Chronique

Favriou - Petit - Touéry

Favriou - Petit - Touéry

Fabrice Favriou (g, objets), Jean-Luc Petit (bcl, as, ss), Julien Touéry (p, objets)

Label / Distribution : Fou Records

C’est l’histoire d’une histoire à inventer. Elle pourrait se dérouler n’importe où, mais d’après l’image en noir et blanc qui l’illustre, partons de l’idée qu’elle est champêtre.
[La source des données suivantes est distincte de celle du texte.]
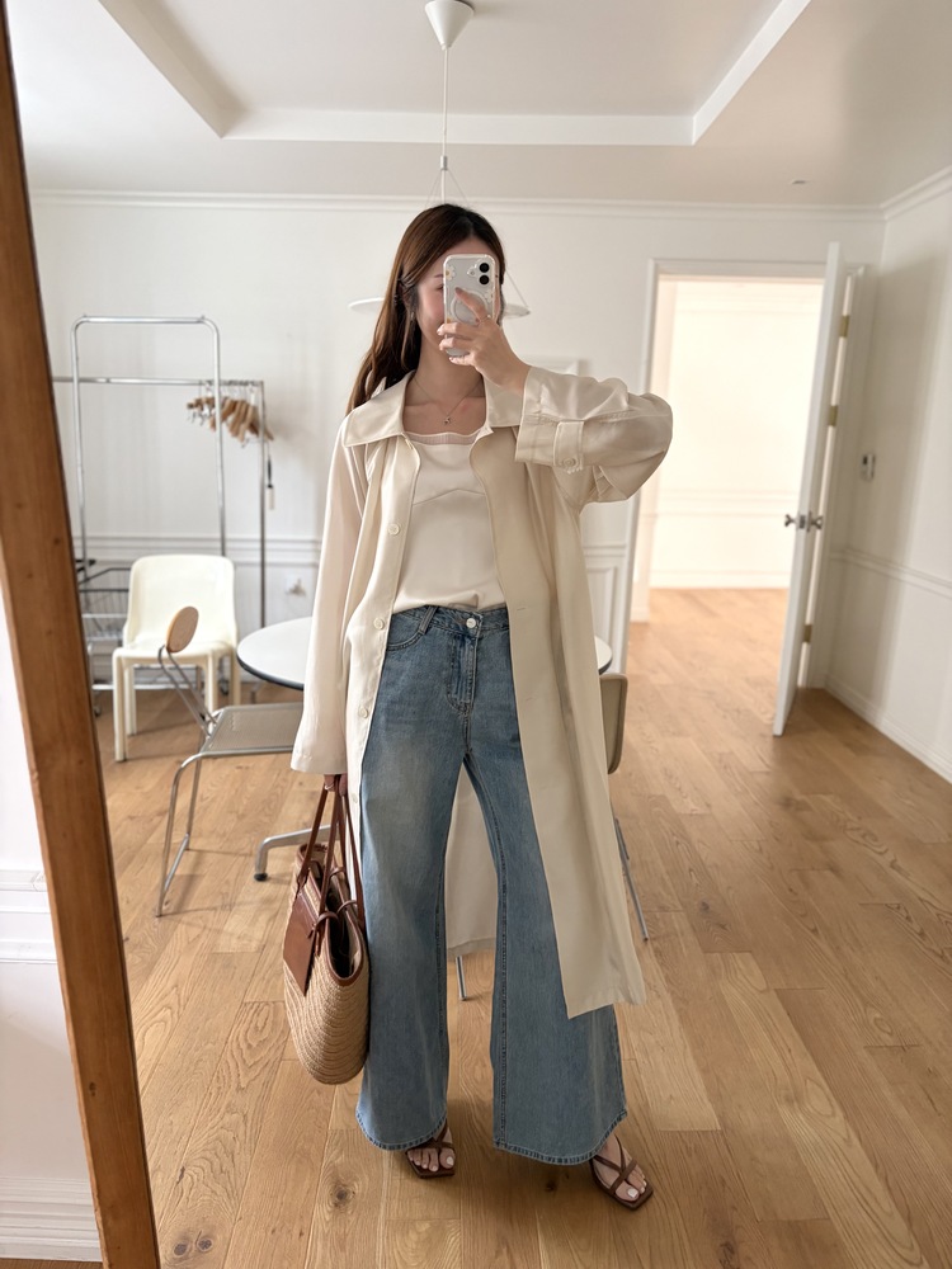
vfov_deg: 67.3
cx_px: 476
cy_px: 634
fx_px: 953
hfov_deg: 53.1
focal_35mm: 26
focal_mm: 5.96
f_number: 1.6
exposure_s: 1/60
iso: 250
Tout est désert à priori mais si on s’interrompt un temps, on s’aperçoit que ça grouille de partout, que l’infiniment petit s’étale et joue des coudes. La stridence d’une fêlure interpelle, puis l’oreille se tend pour saisir l’instant tandis que l’instinct, dans sa réponse la plus primitive, ne cherche rien à assortir ou à harmoniser, mais cramponne à la vie. Et d’ailleurs la vie n’est pas harmonieuse, elle est faite de contraintes, de conflits, d’espaces à conquérir, c’est la vie. On se sent appelé à autant de vérité crue, alors on ressent le besoin de se déplacer à son tour, pour participer à l’improvisation qui agit. La fièvre nous a pris de toute façon, on n’a plus le choix, on est dans la scène, parmi la multitude. « La fièvre nous dénombre », elle crée un sursaut, des mouvements inopportuns mais nécessaires.
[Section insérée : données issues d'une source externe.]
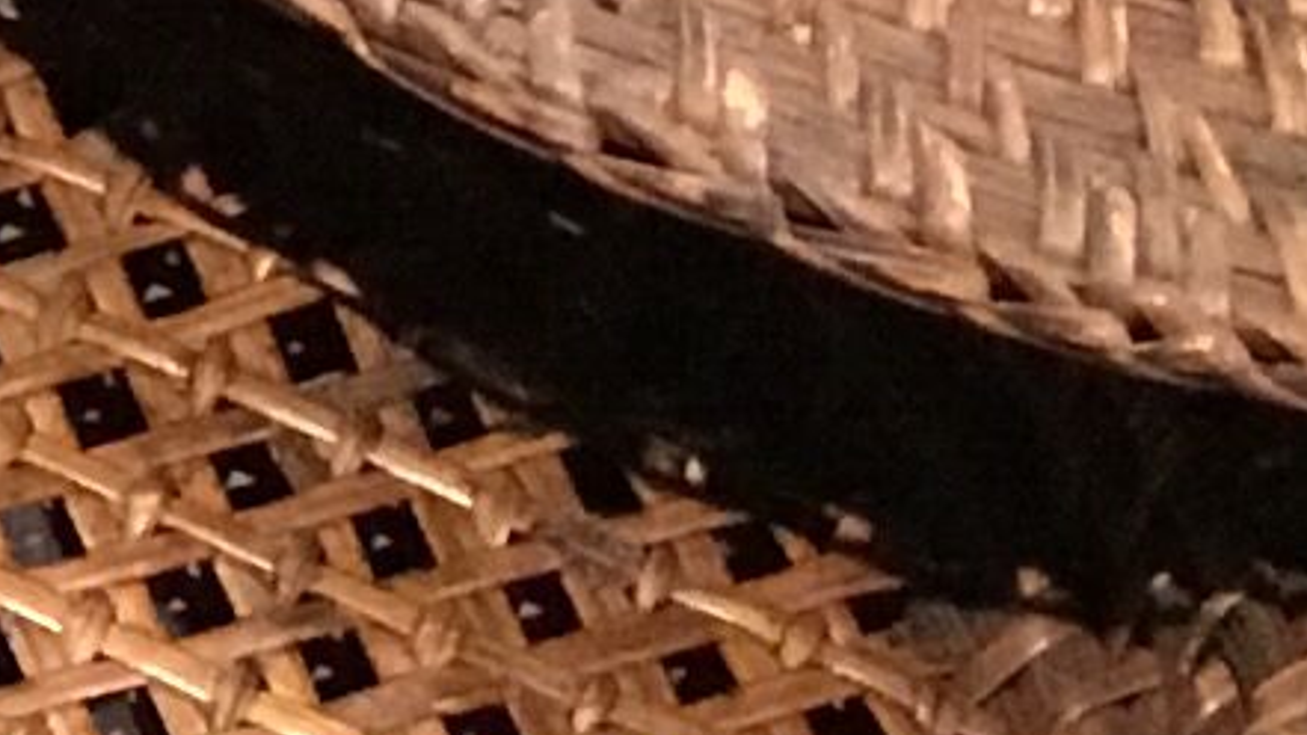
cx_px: -744
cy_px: -430
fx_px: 8664
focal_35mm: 250
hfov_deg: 8.4
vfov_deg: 4.8
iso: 320
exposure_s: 1/17
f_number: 2.4
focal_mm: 3.3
On n’a pas davantage le temps de chercher à comprendre parce que c’est la meilleure façon de passer à côté des choses, alors loin de toute considération, on suit le mouvement. On se confond au cœur de l’entité qui se débat dans l’urgence, qui se frotte à l’absurde quête de surtout rester dans cet incompréhensible état. On entrevoit Fabrice Favriou, il défie sa batterie sur une guitare qu’il froisse. « Au coucher de l’éclair », même pas inquiet, Jean-Luc Petit laisse sa contrebasse de clarinette prendre l’eau. Les chants du soufflant, sauvages, retentissent et font écho jusqu’à trouver des cordes martelées d’un piano, ouvrant une brèche dans laquelle s’est glissé Julien Touéry. Autour de nous ça gronde, on dirait que c’est grave jusqu’à la foudre. Tout s’accélère, tournoie, une immense tornade emporte tout, et ce chaos est d’un esthétisme fou. Les couleurs primaires se sont emmêlées, nous laissant le noir et le blanc.

Lorsqu’un dernier souffle éteint tout, on ne sait rien de ce qui s’est réellement passé, mais on se dit qu’il y aurait des myriades d’histoires à inventer et réinventer sur cette trame, et qu’en fin de compte, c’est sans fin.